*Requirement A*
Please print the passage on Tatanka ear ornaments word for word, from "I always pray" up to and including "by Shankaracharya.Refer,Verse 28.".
*Requirement B*
In the passage on Tatanka ear ornaments, what name are Tatankas popularly called by in Kashmir?

Source document START

That takes us to a different set of observations, mostly empirical but nonetheless important. Wearing of Tatanka or the ear-rings is common to most feminine deities.In some images of Ardhnarishwara Shiva is seen to be wearing a Tatanka on the naree half thereby signifying the importance of the ornament. Tatanka is understood by some as the Mangalsutra which is the privilege of the Sumangalis(women who have their husbands alive).It is believed that they are the outward symbols of married women who are enjoined not to forsake their Tatanka-s by any means, as their doing so would amount to assuming their husbands are not alive.

Sumangalis wearing outward symbols of their marriage (like Mangala-sutra) is a pan-Indian phenomenon but women wearing Tatanka(as outward symbol of their marriage) survives till date, in its true form only among the Pandit women of Kashmir. One can conclusively say that wearing of Tatankas (or Dejhour as they are popularly called in Kashmir) was in vogue even in the times of Shankaracharya. This can be easily testified by the way Shankaracharya describes Goddess Sharda in “Sharda Bhujanga PraytAshtaka” Ref Sloka 8

bhavAmbhOjnetraAjasam-poojayamAnam,lasanmandahAsa prabhAvaktraciham;

calaccancalAcAru tATanka-karNam,bhaje SaradAmbAmajasram madAmbAm

I always pray to Sharadamaba, my mother, who is being worshipped by Lord Shiva,Vishnu and Brahma.She bears the mark of gentle beautiful smile on her face,her eyes beautified by the swinging of charming ear ornaments.

Everytime I read this Sloka the image of  married Kashmiri Pandit woman flashes infront of my eyes.The catch here is the swinging ear rings.The ear rings worn by Kashmiri Pandit women are longer and hence tend to swing unlike ear rings worn by Hindu women(which are far shorter) outside Kashmir.

We will now read this very important verse from Saundarya Lahiri which many believe was composed in Kashmir by Shankaracharya.Refer,Verse 28.

Source document END
Data section START

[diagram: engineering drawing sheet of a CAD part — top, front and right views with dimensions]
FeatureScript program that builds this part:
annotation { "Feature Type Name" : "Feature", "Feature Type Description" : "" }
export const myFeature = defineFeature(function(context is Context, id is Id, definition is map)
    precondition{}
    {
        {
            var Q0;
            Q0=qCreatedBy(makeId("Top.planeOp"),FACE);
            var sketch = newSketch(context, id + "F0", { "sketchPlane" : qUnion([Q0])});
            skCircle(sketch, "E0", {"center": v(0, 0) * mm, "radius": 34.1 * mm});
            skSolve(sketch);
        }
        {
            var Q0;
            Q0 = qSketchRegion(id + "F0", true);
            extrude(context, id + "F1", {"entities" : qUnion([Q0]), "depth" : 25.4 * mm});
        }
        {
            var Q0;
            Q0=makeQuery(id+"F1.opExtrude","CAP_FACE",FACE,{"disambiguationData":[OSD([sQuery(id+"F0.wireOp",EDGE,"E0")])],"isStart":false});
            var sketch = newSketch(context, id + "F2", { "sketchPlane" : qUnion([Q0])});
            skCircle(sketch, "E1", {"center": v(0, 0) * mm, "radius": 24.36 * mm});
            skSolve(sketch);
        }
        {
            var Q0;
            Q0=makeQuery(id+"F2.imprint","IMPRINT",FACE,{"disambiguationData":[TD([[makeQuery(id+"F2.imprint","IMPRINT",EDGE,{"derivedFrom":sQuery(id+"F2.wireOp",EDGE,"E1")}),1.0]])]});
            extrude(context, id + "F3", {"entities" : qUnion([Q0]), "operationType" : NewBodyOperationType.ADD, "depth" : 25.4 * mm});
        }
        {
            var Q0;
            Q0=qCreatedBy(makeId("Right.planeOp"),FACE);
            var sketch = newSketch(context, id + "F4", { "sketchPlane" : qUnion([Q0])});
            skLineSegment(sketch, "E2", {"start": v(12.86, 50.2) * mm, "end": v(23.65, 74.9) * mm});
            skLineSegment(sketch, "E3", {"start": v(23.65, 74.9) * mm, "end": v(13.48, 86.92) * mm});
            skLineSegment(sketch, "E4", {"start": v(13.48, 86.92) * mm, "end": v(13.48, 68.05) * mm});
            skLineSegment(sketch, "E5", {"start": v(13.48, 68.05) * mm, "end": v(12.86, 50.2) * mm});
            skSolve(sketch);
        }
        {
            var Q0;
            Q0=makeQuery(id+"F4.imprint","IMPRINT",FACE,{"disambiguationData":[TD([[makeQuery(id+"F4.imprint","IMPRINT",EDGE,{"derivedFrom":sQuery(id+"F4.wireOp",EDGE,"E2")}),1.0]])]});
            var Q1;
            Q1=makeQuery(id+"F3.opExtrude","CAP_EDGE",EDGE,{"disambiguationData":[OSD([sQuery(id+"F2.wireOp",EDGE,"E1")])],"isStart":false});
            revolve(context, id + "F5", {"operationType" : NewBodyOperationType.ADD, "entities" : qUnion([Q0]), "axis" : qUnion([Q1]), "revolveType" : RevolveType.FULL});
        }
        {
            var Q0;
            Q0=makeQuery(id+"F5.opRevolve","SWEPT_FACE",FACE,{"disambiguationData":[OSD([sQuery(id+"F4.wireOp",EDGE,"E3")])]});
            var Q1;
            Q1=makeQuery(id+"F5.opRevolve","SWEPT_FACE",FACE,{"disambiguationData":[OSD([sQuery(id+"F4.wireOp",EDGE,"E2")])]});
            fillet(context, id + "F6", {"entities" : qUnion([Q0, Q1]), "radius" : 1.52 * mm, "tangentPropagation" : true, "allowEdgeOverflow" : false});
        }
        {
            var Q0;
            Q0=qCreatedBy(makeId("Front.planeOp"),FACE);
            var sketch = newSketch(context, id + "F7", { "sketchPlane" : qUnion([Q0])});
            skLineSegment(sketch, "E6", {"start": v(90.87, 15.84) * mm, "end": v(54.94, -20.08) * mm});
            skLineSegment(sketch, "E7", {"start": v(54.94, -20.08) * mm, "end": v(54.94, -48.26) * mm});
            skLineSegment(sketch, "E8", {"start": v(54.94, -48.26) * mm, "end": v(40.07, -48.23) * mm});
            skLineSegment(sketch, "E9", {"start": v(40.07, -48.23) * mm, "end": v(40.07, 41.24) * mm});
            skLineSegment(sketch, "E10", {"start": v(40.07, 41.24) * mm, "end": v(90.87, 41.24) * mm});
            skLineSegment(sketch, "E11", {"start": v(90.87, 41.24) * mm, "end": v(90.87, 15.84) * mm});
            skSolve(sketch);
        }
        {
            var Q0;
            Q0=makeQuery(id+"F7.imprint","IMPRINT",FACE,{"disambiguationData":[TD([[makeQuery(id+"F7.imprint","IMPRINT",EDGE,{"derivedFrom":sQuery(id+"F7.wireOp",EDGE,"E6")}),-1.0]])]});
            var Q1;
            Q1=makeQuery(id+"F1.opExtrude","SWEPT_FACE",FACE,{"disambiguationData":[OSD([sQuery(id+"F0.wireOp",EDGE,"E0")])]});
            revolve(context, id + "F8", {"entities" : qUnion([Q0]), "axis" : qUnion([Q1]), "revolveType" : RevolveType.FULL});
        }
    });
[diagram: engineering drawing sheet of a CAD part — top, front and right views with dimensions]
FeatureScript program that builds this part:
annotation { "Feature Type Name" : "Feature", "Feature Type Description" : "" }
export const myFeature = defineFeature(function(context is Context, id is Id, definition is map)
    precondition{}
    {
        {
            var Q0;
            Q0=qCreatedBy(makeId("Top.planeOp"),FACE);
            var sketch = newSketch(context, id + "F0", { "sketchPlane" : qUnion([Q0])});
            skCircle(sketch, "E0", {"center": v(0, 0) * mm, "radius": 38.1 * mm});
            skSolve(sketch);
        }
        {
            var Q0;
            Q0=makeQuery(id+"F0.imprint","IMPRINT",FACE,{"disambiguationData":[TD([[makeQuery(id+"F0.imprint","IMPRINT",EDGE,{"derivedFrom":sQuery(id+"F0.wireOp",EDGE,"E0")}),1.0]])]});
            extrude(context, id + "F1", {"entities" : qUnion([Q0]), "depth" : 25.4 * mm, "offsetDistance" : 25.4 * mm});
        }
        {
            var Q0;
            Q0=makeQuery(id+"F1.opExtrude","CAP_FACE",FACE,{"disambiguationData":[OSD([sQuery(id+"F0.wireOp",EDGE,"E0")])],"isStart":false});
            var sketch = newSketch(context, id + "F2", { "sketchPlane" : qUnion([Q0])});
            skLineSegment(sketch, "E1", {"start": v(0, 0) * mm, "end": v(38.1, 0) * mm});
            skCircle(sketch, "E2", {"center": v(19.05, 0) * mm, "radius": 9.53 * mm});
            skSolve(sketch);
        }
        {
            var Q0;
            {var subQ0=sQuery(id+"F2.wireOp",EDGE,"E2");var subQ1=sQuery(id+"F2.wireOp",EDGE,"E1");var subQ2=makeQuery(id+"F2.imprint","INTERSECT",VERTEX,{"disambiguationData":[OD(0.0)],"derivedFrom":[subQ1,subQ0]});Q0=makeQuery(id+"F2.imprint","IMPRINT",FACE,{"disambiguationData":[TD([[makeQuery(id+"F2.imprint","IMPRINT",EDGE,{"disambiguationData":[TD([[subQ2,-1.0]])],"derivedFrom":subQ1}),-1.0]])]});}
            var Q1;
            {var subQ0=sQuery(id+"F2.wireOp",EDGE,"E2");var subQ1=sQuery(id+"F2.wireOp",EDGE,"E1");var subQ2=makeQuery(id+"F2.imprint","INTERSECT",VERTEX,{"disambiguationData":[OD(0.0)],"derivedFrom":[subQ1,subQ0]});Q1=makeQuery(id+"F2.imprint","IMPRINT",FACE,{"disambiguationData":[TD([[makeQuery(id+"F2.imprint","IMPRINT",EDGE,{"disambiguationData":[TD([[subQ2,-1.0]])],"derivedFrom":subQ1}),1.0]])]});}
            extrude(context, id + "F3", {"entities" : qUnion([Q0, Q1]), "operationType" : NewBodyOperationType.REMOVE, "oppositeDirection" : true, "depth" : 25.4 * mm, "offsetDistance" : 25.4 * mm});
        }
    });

Data section END

*Your response A*
I always pray to Sharadamaba, my mother, who is being worshipped by Lord Shiva,Vishnu and Brahma.She bears the mark of gentle beautiful smile on her face,her eyes beautified by the swinging of charming ear ornaments.

Everytime I read this Sloka the image of  married Kashmiri Pandit woman flashes infront of my eyes.The catch here is the swinging ear rings.The ear rings worn by Kashmiri Pandit women are longer and hence tend to swing unlike ear rings worn by Hindu women(which are far shorter) outside Kashmir.

We will now read this very important verse from Saundarya Lahiri which many believe was composed in Kashmir by Shankaracharya.Refer,Verse 28.

*Your response B*
Dejhour